Journal of Geology 40(4):535-544
http://www.journalofgeology1977.com/ch/reader/view_abstract.aspx?file_no=20160401&flag=1



This paper briefly introduces the structures, morphotypes, developmental processes, origin and early evolution of feathers, and discusses the characters of "single longate filamentous feathers". It is considered that those elongate filamentous structures are highly modified scales, rather than feathers. As we know, feathers are homologous with scales of reptiles, and they are derived from the scales of dinosaurs. However, feathers can be distinguished from scales biologically by the differentiation of follicle collar and the development of barb ridges, and morphologically by the development of calamus and barbs.
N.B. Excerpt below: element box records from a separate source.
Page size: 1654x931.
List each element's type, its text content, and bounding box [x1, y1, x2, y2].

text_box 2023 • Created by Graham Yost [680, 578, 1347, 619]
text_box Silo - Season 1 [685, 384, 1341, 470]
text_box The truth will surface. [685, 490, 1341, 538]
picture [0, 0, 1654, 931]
In addition, this paper also discusses a psittacosaurid dinosaur with elongate filamentous structures housed by Senckenbergische Naturforschende Gesellschaft, Frankfurt of Germany and a basal neornithischian dinosaur (*Kulindadromeus zabaikalicus*) from the Jurassic of Siberia with small scales and feather-like structures. It is inferred that both of them do develop highly modified scales, rather than feathers. Maybe feather-like structures can coexist with scales and potentially be widespread among the entire dinosaur clade, but they are not feathers. It is an unwarranted imagination that feathers may have been present in the earliest dinosaurs.